## Your assignment
Where a picture appears, leave it out, and print the rest of the records as they are.
(Dataset records)
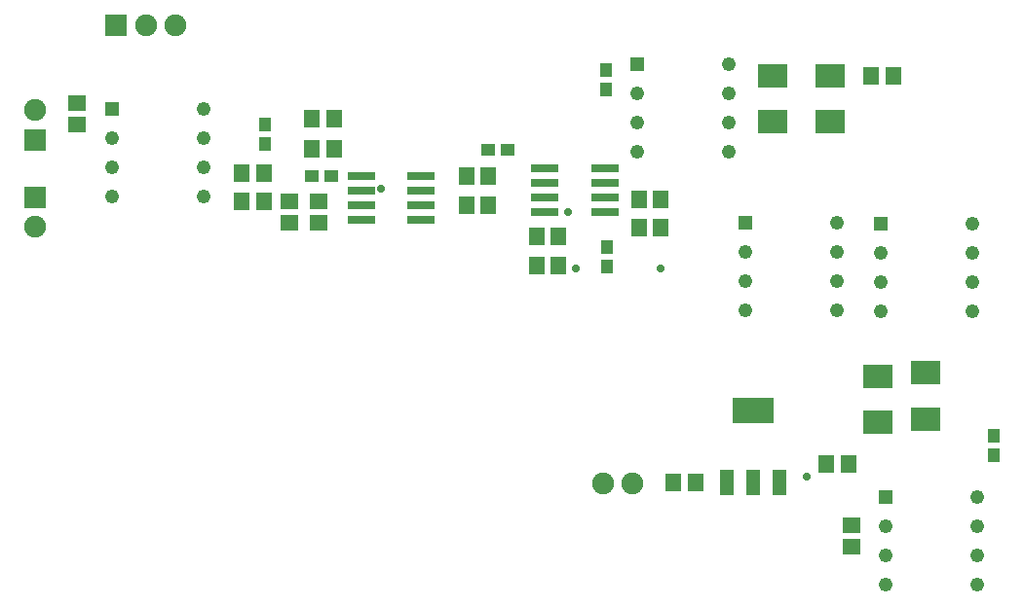
<source format=gts>
G04*
G04 #@! TF.GenerationSoftware,Altium Limited,Altium Designer,24.0.1 (36)*
G04*
G04 Layer_Color=8388736*
%FSLAX44Y44*%
%MOMM*%
G71*
G04*
G04 #@! TF.SameCoordinates,20C74B94-4111-4091-B890-7D796C08C91C*
G04*
G04*
G04 #@! TF.FilePolarity,Negative*
G04*
G01*
G75*
%ADD13R,2.6000X2.1000*%
%ADD14R,1.1000X1.2000*%
%ADD15R,1.4000X1.6000*%
%ADD16R,1.2000X1.1000*%
%ADD17R,2.3500X0.7000*%
%ADD18R,1.6000X1.4000*%
%ADD19R,3.6000X2.3000*%
%ADD20R,1.3000X2.3000*%
%ADD21R,1.2300X1.2300*%
%ADD22C,1.2300*%
%ADD23R,1.9000X1.9000*%
%ADD24C,1.9000*%
%ADD25R,1.9000X1.9000*%
%ADD26C,0.7000*%
D13*
X1071000Y1016000D02*
D03*
Y1056000D02*
D03*
X1204000Y797000D02*
D03*
Y757000D02*
D03*
X1161994Y753999D02*
D03*
Y793999D02*
D03*
X1121000Y1056000D02*
D03*
Y1016000D02*
D03*
D14*
X926000Y1043500D02*
D03*
Y1060500D02*
D03*
X927000Y889500D02*
D03*
Y906500D02*
D03*
X630000Y1013500D02*
D03*
Y996500D02*
D03*
X1263000Y725500D02*
D03*
Y742500D02*
D03*
D15*
X954600Y923865D02*
D03*
X973600D02*
D03*
X954600Y947865D02*
D03*
X973600D02*
D03*
X884500Y916000D02*
D03*
X865500D02*
D03*
X884426Y890300D02*
D03*
X865426D02*
D03*
X823500Y968000D02*
D03*
X804500D02*
D03*
X823500Y943000D02*
D03*
X804500D02*
D03*
X689500Y1018000D02*
D03*
X670500D02*
D03*
X689500Y992000D02*
D03*
X670500D02*
D03*
X628500Y971000D02*
D03*
X609500D02*
D03*
X628500Y946000D02*
D03*
X609500D02*
D03*
X1175500Y1056000D02*
D03*
X1156500D02*
D03*
X984500Y702000D02*
D03*
X1003500D02*
D03*
X1136500Y718000D02*
D03*
X1117500D02*
D03*
D16*
X840500Y991000D02*
D03*
X823500D02*
D03*
X687500Y968000D02*
D03*
X670500D02*
D03*
D17*
X765000Y929950D02*
D03*
Y942650D02*
D03*
Y955350D02*
D03*
Y968050D02*
D03*
X713000Y929950D02*
D03*
Y942650D02*
D03*
Y955350D02*
D03*
Y968050D02*
D03*
X925000Y936950D02*
D03*
Y949650D02*
D03*
Y962350D02*
D03*
Y975050D02*
D03*
X873000Y936950D02*
D03*
Y949650D02*
D03*
Y962350D02*
D03*
Y975050D02*
D03*
D18*
X676000Y946500D02*
D03*
Y927500D02*
D03*
X651000Y946500D02*
D03*
Y927500D02*
D03*
X466000Y1013000D02*
D03*
Y1032000D02*
D03*
X1139000Y645500D02*
D03*
Y664500D02*
D03*
D19*
X1054000Y764000D02*
D03*
D20*
X1077000Y702000D02*
D03*
X1054000D02*
D03*
X1031000D02*
D03*
D21*
X952800Y1066100D02*
D03*
X496800Y1027100D02*
D03*
X1047000Y927400D02*
D03*
X1164800Y927100D02*
D03*
X1168800Y689100D02*
D03*
D22*
X952800Y1040700D02*
D03*
Y1015300D02*
D03*
Y989900D02*
D03*
X1032200D02*
D03*
Y1015300D02*
D03*
Y1040700D02*
D03*
Y1066100D02*
D03*
X496800Y1001700D02*
D03*
Y976300D02*
D03*
Y950900D02*
D03*
X576200D02*
D03*
Y976300D02*
D03*
Y1001700D02*
D03*
Y1027100D02*
D03*
X1047000Y902000D02*
D03*
Y876600D02*
D03*
Y851200D02*
D03*
X1126400D02*
D03*
Y876600D02*
D03*
Y902000D02*
D03*
Y927400D02*
D03*
X1164800Y901700D02*
D03*
Y876300D02*
D03*
Y850900D02*
D03*
X1244200D02*
D03*
Y876300D02*
D03*
Y901700D02*
D03*
Y927100D02*
D03*
X1168800Y663700D02*
D03*
Y638300D02*
D03*
Y612900D02*
D03*
X1248200D02*
D03*
Y638300D02*
D03*
Y663700D02*
D03*
Y689100D02*
D03*
D23*
X500000Y1100000D02*
D03*
D24*
X552000D02*
D03*
X526000D02*
D03*
X430000Y1026000D02*
D03*
Y924000D02*
D03*
X923000Y701000D02*
D03*
X949000D02*
D03*
D25*
X430000Y1000000D02*
D03*
Y950000D02*
D03*
D26*
X729996Y957580D02*
D03*
X892556Y937006D02*
D03*
X899668Y888238D02*
D03*
X973092D02*
D03*
X1100582Y706518D02*
D03*
M02*

</source>
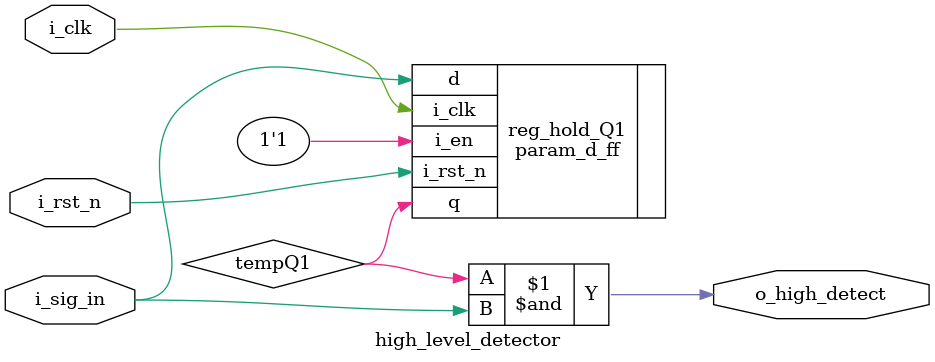
<source format=sv>
module high_level_detector(
  input  logic i_rst_n      ,   // Active-low reset
  input  logic i_clk        ,   // System clock
  input  logic i_sig_in     ,   // Input signal to detect rising edge on
  output logic o_high_detect    // Output: High on rising edge of i_sig_in
);
  // Internal signals for edge detection
  logic tempQ1     ;            // First stage: stores i_sig_in
  logic tempQ2     ;            // Second stage: delayed tempQ1
  logic rising_temp;            // Holds result of rising edge detection

  // First flip-flop: captures i_sig_in on i_clk
  param_d_ff # ( 
    .DATA_WIDTH(1),
    .SET_VALUE('0)  
  ) reg_hold_Q1 (
    .i_clk   (i_clk   ),
    .i_rst_n (i_rst_n ),
    .i_en    (1'b1    ),
    .d       (i_sig_in),
    .q       (tempQ1  )
  );

  // // Second flip-flop: delays tempQ1 to compare with Q1
  // param_d_ff # ( 
  //   .DATA_WIDTH(1)
  // ) reg_main_Q2 (
  //   .i_clk   (i_clk  ),
  //   .i_rst_n (i_rst_n),
  //   .i_en    (1'b1   ),
  //   .d       (tempQ1 ),
  //   .q       (tempQ2 )
  // );

  // Detect high level of i_sig_in: (Q1 high && Q2 high)
  assign o_high_detect = tempQ1 & i_sig_in;

endmodule : high_level_detector

</source>
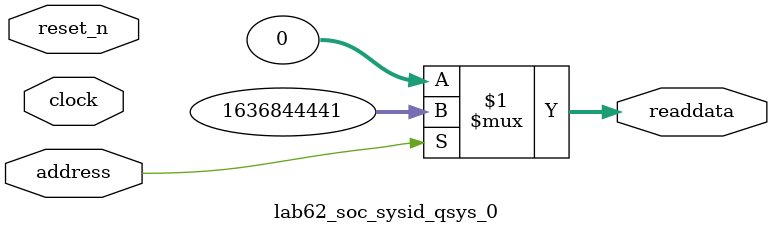
<source format=v>



// synthesis translate_off
`timescale 1ns / 1ps
// synthesis translate_on

// turn off superfluous verilog processor warnings 
// altera message_level Level1 
// altera message_off 10034 10035 10036 10037 10230 10240 10030 

module lab62_soc_sysid_qsys_0 (
               // inputs:
                address,
                clock,
                reset_n,

               // outputs:
                readdata
             )
;

  output  [ 31: 0] readdata;
  input            address;
  input            clock;
  input            reset_n;

  wire    [ 31: 0] readdata;
  //control_slave, which is an e_avalon_slave
  assign readdata = address ? 1636844441 : 0;

endmodule



</source>
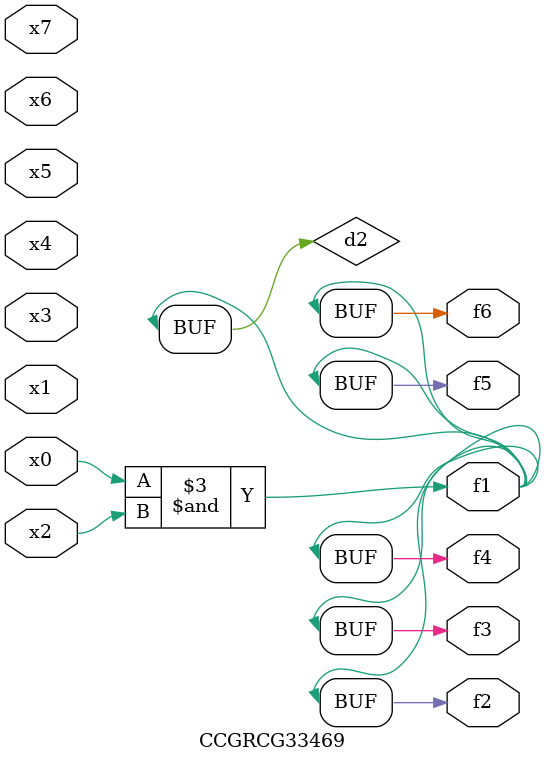
<source format=v>
module CCGRCG33469(
	input x0, x1, x2, x3, x4, x5, x6, x7,
	output f1, f2, f3, f4, f5, f6
);

	wire d1, d2;

	nor (d1, x3, x6);
	and (d2, x0, x2);
	assign f1 = d2;
	assign f2 = d2;
	assign f3 = d2;
	assign f4 = d2;
	assign f5 = d2;
	assign f6 = d2;
endmodule

</source>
(End Dataset records)
## Solution
<source format=gts>
G04*
G04 #@! TF.GenerationSoftware,Altium Limited,Altium Designer,24.0.1 (36)*
G04*
G04 Layer_Color=8388736*
%FSLAX44Y44*%
%MOMM*%
G71*
G04*
G04 #@! TF.SameCoordinates,20C74B94-4111-4091-B890-7D796C08C91C*
G04*
G04*
G04 #@! TF.FilePolarity,Negative*
G04*
G01*
G75*
%ADD13R,2.6000X2.1000*%
%ADD14R,1.1000X1.2000*%
%ADD15R,1.4000X1.6000*%
%ADD16R,1.2000X1.1000*%
%ADD17R,2.3500X0.7000*%
%ADD18R,1.6000X1.4000*%
%ADD19R,3.6000X2.3000*%
%ADD20R,1.3000X2.3000*%
%ADD21R,1.2300X1.2300*%
%ADD22C,1.2300*%
%ADD23R,1.9000X1.9000*%
%ADD24C,1.9000*%
%ADD25R,1.9000X1.9000*%
%ADD26C,0.7000*%
D13*
X1071000Y1016000D02*
D03*
Y1056000D02*
D03*
X1204000Y797000D02*
D03*
Y757000D02*
D03*
X1161994Y753999D02*
D03*
Y793999D02*
D03*
X1121000Y1056000D02*
D03*
Y1016000D02*
D03*
D14*
X926000Y1043500D02*
D03*
Y1060500D02*
D03*
X927000Y889500D02*
D03*
Y906500D02*
D03*
X630000Y1013500D02*
D03*
Y996500D02*
D03*
X1263000Y725500D02*
D03*
Y742500D02*
D03*
D15*
X954600Y923865D02*
D03*
X973600D02*
D03*
X954600Y947865D02*
D03*
X973600D02*
D03*
X884500Y916000D02*
D03*
X865500D02*
D03*
X884426Y890300D02*
D03*
X865426D02*
D03*
X823500Y968000D02*
D03*
X804500D02*
D03*
X823500Y943000D02*
D03*
X804500D02*
D03*
X689500Y1018000D02*
D03*
X670500D02*
D03*
X689500Y992000D02*
D03*
X670500D02*
D03*
X628500Y971000D02*
D03*
X609500D02*
D03*
X628500Y946000D02*
D03*
X609500D02*
D03*
X1175500Y1056000D02*
D03*
X1156500D02*
D03*
X984500Y702000D02*
D03*
X1003500D02*
D03*
X1136500Y718000D02*
D03*
X1117500D02*
D03*
D16*
X840500Y991000D02*
D03*
X823500D02*
D03*
X687500Y968000D02*
D03*
X670500D02*
D03*
D17*
X765000Y929950D02*
D03*
Y942650D02*
D03*
Y955350D02*
D03*
Y968050D02*
D03*
X713000Y929950D02*
D03*
Y942650D02*
D03*
Y955350D02*
D03*
Y968050D02*
D03*
X925000Y936950D02*
D03*
Y949650D02*
D03*
Y962350D02*
D03*
Y975050D02*
D03*
X873000Y936950D02*
D03*
Y949650D02*
D03*
Y962350D02*
D03*
Y975050D02*
D03*
D18*
X676000Y946500D02*
D03*
Y927500D02*
D03*
X651000Y946500D02*
D03*
Y927500D02*
D03*
X466000Y1013000D02*
D03*
Y1032000D02*
D03*
X1139000Y645500D02*
D03*
Y664500D02*
D03*
D19*
X1054000Y764000D02*
D03*
D20*
X1077000Y702000D02*
D03*
X1054000D02*
D03*
X1031000D02*
D03*
D21*
X952800Y1066100D02*
D03*
X496800Y1027100D02*
D03*
X1047000Y927400D02*
D03*
X1164800Y927100D02*
D03*
X1168800Y689100D02*
D03*
D22*
X952800Y1040700D02*
D03*
Y1015300D02*
D03*
Y989900D02*
D03*
X1032200D02*
D03*
Y1015300D02*
D03*
Y1040700D02*
D03*
Y1066100D02*
D03*
X496800Y1001700D02*
D03*
Y976300D02*
D03*
Y950900D02*
D03*
X576200D02*
D03*
Y976300D02*
D03*
Y1001700D02*
D03*
Y1027100D02*
D03*
X1047000Y902000D02*
D03*
Y876600D02*
D03*
Y851200D02*
D03*
X1126400D02*
D03*
Y876600D02*
D03*
Y902000D02*
D03*
Y927400D02*
D03*
X1164800Y901700D02*
D03*
Y876300D02*
D03*
Y850900D02*
D03*
X1244200D02*
D03*
Y876300D02*
D03*
Y901700D02*
D03*
Y927100D02*
D03*
X1168800Y663700D02*
D03*
Y638300D02*
D03*
Y612900D02*
D03*
X1248200D02*
D03*
Y638300D02*
D03*
Y663700D02*
D03*
Y689100D02*
D03*
D23*
X500000Y1100000D02*
D03*
D24*
X552000D02*
D03*
X526000D02*
D03*
X430000Y1026000D02*
D03*
Y924000D02*
D03*
X923000Y701000D02*
D03*
X949000D02*
D03*
D25*
X430000Y1000000D02*
D03*
Y950000D02*
D03*
D26*
X729996Y957580D02*
D03*
X892556Y937006D02*
D03*
X899668Y888238D02*
D03*
X973092D02*
D03*
X1100582Y706518D02*
D03*
M02*

</source>
<source format=sv>
module high_level_detector(
  input  logic i_rst_n      ,   // Active-low reset
  input  logic i_clk        ,   // System clock
  input  logic i_sig_in     ,   // Input signal to detect rising edge on
  output logic o_high_detect    // Output: High on rising edge of i_sig_in
);
  // Internal signals for edge detection
  logic tempQ1     ;            // First stage: stores i_sig_in
  logic tempQ2     ;            // Second stage: delayed tempQ1
  logic rising_temp;            // Holds result of rising edge detection

  // First flip-flop: captures i_sig_in on i_clk
  param_d_ff # ( 
    .DATA_WIDTH(1),
    .SET_VALUE('0)  
  ) reg_hold_Q1 (
    .i_clk   (i_clk   ),
    .i_rst_n (i_rst_n ),
    .i_en    (1'b1    ),
    .d       (i_sig_in),
    .q       (tempQ1  )
  );

  // // Second flip-flop: delays tempQ1 to compare with Q1
  // param_d_ff # ( 
  //   .DATA_WIDTH(1)
  // ) reg_main_Q2 (
  //   .i_clk   (i_clk  ),
  //   .i_rst_n (i_rst_n),
  //   .i_en    (1'b1   ),
  //   .d       (tempQ1 ),
  //   .q       (tempQ2 )
  // );

  // Detect high level of i_sig_in: (Q1 high && Q2 high)
  assign o_high_detect = tempQ1 & i_sig_in;

endmodule : high_level_detector

</source>
<source format=v>



// synthesis translate_off
`timescale 1ns / 1ps
// synthesis translate_on

// turn off superfluous verilog processor warnings 
// altera message_level Level1 
// altera message_off 10034 10035 10036 10037 10230 10240 10030 

module lab62_soc_sysid_qsys_0 (
               // inputs:
                address,
                clock,
                reset_n,

               // outputs:
                readdata
             )
;

  output  [ 31: 0] readdata;
  input            address;
  input            clock;
  input            reset_n;

  wire    [ 31: 0] readdata;
  //control_slave, which is an e_avalon_slave
  assign readdata = address ? 1636844441 : 0;

endmodule



</source>
<source format=v>
module CCGRCG33469(
	input x0, x1, x2, x3, x4, x5, x6, x7,
	output f1, f2, f3, f4, f5, f6
);

	wire d1, d2;

	nor (d1, x3, x6);
	and (d2, x0, x2);
	assign f1 = d2;
	assign f2 = d2;
	assign f3 = d2;
	assign f4 = d2;
	assign f5 = d2;
	assign f6 = d2;
endmodule

</source>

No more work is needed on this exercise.